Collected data
──────────

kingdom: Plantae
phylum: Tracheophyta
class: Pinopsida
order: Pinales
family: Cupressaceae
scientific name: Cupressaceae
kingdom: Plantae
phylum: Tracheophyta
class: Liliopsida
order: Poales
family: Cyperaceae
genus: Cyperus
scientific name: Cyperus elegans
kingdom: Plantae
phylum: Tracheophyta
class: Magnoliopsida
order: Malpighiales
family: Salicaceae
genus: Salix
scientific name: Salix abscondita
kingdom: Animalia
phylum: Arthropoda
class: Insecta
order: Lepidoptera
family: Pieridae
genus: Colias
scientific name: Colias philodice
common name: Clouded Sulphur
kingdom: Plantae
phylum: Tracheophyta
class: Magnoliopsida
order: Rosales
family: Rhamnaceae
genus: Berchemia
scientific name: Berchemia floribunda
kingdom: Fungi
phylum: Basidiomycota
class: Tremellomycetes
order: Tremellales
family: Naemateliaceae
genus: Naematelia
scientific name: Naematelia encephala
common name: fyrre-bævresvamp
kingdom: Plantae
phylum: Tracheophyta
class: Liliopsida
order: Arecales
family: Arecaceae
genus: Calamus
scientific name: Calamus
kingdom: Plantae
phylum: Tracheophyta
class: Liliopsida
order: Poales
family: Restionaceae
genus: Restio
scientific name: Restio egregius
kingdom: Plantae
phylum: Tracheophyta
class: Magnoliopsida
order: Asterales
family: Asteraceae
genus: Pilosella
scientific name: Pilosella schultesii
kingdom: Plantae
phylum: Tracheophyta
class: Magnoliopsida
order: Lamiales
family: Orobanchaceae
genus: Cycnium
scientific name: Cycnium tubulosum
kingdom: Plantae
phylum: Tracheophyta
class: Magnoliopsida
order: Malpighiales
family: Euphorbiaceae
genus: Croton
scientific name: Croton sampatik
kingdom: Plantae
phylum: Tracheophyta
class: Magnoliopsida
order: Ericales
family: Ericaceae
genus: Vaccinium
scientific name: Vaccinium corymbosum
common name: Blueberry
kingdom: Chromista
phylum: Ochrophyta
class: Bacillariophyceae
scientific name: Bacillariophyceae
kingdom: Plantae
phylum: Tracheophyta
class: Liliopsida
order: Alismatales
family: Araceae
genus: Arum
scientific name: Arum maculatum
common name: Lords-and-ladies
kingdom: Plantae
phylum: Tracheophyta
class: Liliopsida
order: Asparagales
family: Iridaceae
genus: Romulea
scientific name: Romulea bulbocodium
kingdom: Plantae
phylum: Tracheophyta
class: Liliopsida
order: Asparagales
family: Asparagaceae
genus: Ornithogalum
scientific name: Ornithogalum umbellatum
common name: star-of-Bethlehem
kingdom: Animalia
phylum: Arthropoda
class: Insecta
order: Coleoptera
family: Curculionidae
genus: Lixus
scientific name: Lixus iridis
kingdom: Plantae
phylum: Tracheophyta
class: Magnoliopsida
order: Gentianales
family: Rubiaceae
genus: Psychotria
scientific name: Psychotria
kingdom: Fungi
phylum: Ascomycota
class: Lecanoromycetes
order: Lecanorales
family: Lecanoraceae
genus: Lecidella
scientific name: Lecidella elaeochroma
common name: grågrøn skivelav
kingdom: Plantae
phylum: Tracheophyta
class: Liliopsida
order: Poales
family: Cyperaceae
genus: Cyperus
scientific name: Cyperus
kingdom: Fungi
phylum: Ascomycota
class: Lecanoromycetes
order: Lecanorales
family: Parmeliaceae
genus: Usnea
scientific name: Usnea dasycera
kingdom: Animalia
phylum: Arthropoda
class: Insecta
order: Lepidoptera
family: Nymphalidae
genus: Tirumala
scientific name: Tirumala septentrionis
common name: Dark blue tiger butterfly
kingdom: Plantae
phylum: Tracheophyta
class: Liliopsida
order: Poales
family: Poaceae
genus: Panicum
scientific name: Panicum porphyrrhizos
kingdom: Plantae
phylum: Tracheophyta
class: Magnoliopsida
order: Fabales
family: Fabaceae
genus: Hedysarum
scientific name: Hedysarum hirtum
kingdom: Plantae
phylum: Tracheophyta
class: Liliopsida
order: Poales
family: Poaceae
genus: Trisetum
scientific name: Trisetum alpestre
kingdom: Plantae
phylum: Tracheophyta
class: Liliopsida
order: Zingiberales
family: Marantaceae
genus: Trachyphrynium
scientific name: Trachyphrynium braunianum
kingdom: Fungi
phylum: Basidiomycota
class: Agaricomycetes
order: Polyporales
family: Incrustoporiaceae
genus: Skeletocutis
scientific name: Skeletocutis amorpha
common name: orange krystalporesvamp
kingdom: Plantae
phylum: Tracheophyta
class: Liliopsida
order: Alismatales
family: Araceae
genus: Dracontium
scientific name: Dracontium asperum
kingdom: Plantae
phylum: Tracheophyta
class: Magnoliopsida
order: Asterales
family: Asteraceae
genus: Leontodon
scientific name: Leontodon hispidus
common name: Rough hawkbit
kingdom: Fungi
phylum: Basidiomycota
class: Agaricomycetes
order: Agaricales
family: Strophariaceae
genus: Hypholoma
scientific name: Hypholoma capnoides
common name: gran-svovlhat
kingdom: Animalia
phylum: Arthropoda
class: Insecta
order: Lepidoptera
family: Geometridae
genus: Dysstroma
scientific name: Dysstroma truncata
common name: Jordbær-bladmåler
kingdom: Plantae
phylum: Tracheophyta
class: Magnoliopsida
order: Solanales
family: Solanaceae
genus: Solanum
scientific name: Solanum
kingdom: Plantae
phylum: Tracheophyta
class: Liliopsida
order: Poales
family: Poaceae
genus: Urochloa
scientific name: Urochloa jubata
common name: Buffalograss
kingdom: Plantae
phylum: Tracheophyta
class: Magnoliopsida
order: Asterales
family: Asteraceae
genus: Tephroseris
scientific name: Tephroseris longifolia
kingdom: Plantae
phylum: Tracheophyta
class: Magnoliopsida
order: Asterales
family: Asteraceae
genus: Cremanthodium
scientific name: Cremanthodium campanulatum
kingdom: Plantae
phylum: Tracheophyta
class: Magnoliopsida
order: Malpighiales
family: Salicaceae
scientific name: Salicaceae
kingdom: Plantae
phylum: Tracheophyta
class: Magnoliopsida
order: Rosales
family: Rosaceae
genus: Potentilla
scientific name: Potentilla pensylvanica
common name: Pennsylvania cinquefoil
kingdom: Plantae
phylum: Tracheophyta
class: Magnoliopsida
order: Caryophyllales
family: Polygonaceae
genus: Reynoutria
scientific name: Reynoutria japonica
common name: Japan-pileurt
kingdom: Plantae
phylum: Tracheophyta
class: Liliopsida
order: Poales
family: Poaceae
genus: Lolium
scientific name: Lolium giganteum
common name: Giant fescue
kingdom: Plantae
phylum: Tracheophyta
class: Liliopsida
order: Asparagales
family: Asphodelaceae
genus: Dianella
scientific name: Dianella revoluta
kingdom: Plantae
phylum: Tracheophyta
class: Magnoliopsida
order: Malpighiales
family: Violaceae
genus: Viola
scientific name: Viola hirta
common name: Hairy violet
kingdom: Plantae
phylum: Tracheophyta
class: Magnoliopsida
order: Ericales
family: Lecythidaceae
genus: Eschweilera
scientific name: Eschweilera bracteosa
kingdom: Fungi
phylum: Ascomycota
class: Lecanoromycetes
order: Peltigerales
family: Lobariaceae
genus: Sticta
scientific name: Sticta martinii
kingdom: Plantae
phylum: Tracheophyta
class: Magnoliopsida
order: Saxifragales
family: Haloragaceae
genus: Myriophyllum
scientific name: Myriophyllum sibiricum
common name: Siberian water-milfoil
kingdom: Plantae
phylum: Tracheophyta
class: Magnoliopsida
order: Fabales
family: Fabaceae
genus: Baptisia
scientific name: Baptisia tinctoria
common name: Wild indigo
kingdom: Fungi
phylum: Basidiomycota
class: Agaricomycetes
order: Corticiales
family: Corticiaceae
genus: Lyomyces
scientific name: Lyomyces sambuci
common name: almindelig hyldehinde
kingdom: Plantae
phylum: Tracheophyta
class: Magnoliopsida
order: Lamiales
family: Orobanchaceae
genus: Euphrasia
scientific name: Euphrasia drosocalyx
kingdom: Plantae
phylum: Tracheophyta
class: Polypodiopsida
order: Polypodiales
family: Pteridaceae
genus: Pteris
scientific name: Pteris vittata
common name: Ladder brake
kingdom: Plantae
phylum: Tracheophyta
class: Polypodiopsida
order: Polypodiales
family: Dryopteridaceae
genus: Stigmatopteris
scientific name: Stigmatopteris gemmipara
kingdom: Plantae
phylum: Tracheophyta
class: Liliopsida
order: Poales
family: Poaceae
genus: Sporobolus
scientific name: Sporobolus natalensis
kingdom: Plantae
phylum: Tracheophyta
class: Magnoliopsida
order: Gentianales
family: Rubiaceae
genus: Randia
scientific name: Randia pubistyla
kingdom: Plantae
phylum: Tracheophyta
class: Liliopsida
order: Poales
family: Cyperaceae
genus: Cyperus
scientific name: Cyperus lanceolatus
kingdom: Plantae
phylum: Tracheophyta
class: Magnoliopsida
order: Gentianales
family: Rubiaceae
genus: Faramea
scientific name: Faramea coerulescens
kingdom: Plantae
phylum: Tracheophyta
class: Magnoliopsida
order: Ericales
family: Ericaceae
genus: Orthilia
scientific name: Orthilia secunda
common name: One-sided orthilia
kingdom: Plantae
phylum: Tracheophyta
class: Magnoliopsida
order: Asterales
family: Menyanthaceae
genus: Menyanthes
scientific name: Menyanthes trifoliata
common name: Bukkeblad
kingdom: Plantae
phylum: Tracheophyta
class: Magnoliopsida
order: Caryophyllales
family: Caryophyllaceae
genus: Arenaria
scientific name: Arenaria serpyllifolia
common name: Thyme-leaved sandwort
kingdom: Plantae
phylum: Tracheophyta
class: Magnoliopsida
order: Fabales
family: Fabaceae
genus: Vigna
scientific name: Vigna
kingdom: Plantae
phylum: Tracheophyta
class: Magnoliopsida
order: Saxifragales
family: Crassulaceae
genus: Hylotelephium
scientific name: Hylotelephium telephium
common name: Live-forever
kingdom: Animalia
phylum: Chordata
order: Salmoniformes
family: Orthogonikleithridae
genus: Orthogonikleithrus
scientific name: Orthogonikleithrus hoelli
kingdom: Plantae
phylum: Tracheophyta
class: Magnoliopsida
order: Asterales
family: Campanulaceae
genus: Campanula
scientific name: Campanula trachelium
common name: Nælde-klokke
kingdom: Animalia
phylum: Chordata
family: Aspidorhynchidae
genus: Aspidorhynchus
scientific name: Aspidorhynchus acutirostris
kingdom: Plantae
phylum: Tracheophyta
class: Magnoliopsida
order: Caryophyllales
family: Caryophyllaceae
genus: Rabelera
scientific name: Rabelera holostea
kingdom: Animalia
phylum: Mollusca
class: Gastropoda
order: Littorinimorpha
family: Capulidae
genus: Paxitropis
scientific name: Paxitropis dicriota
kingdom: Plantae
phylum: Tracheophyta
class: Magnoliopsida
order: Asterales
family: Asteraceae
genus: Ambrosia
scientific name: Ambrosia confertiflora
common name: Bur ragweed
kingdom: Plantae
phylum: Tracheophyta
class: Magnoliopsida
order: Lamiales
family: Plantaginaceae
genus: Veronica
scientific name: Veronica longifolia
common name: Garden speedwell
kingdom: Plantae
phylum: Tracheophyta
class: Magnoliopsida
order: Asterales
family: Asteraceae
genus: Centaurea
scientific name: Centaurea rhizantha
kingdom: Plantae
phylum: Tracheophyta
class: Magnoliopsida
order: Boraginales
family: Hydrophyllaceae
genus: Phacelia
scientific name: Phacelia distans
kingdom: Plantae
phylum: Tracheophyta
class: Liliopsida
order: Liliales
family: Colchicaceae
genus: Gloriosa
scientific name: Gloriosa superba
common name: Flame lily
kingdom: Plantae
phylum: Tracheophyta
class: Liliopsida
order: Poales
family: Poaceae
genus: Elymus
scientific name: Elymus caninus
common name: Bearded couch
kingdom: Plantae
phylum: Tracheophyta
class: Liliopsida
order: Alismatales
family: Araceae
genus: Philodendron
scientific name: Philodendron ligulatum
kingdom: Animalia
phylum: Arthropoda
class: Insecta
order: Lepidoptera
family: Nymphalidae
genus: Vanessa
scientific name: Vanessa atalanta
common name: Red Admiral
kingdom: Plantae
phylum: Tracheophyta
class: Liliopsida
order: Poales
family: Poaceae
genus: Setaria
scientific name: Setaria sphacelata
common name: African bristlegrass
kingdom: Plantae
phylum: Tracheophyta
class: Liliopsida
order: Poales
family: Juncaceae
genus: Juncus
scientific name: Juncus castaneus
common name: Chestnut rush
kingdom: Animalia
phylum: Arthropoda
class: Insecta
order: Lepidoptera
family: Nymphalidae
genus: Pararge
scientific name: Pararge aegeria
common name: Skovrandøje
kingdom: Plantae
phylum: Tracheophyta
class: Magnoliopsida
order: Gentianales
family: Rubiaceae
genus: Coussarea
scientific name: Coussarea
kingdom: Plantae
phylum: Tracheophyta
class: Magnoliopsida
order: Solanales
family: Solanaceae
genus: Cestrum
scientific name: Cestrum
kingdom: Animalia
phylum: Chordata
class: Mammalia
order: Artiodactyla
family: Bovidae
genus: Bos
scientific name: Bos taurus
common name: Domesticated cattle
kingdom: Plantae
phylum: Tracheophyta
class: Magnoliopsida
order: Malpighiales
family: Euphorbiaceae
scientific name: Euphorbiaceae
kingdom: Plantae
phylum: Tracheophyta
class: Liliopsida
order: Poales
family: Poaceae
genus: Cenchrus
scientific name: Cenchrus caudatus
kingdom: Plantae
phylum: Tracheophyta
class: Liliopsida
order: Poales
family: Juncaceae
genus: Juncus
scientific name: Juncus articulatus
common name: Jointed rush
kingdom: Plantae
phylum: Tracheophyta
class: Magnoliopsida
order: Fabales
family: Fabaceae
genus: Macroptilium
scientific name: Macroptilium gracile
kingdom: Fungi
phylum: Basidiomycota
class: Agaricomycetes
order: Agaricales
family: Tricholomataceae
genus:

──────────

### EXERCISE AIM:
Copy out, word for word, the part of the listing above that begins with the line containing "genus: Leontodon" and ends with the line containing "scientific name: Dysstroma truncata".

### EXERCISE ANSWER:
genus: Leontodon
scientific name: Leontodon hispidus
common name: Rough hawkbit
kingdom: Fungi
phylum: Basidiomycota
class: Agaricomycetes
order: Agaricales
family: Strophariaceae
genus: Hypholoma
scientific name: Hypholoma capnoides
common name: gran-svovlhat
kingdom: Animalia
phylum: Arthropoda
class: Insecta
order: Lepidoptera
family: Geometridae
genus: Dysstroma
scientific name: Dysstroma truncata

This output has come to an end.